Anthony opened it. Found two literature reviews inside. One organized last century's potions researchers' studies on simulating unicorn blood—about forty sheets of parchment. The other was a collection of conjectures about curse and ritual factor connections—a full seventy pages.

He flipped through a while before seeing a note in the upper right corner of the first review. Written directly in the margin: "For reference. Free next Friday? Regards, S.S."

Anthony sighed at this message without half a greeting. Tore a sheet from his notebook.

"Dear Professor Snape, Yes. Thank you for the materials. I'll read as much as possible before next Friday. Regards, Henry Anthony"

He sent the owl away—carrying such a light paper, it looked much easier to fly—returned to the dining table, started studying Snape's literature.

He roughly scanned, skipped the long author list, skipped paragraphs discussing the importance of researching unicorn blood substitutes. Then was immediately overwhelmed by the next page's tedious potion materials and processing methods.

Different names added different materials as powder or granules at different temperatures. Stirred clockwise or counterclockwise how many times... The author enthusiastically compared and analyzed their differences ("As Pollach pointed out, moderating materials dropped from the cauldron center obviously transform more easily than other materials"). Anthony just felt Snape was definitely doing this on purpose.

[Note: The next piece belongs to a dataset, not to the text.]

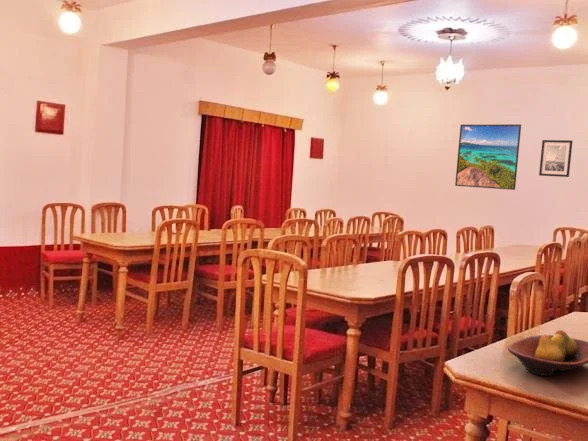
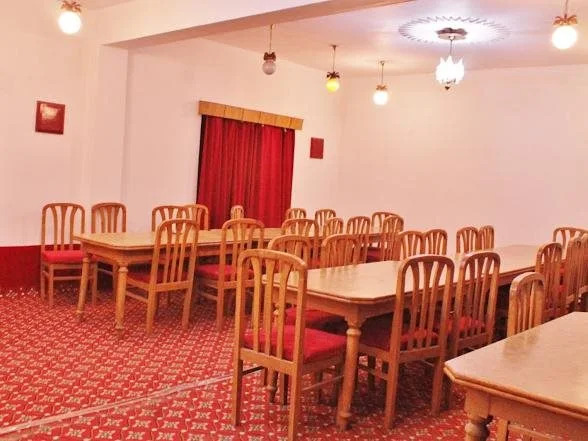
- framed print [454,123,522,191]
- fruit bowl [507,329,588,377]
- wall art [538,139,573,178]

He decisively abandoned those forty-plus pages. Turned to curses and rituals instead. Immediately breathed a long sigh of relief. With Professor Quirrell's—now thinking about it, Voldemort's—Christmas gift book, plus his usual studies, he could at least understand what this was saying.

Though he immediately put it down when seeing an illustration of skinning a person.

"I haven't eaten yet," he muttered, took a frozen pizza from the fridge, tossed it in the oven.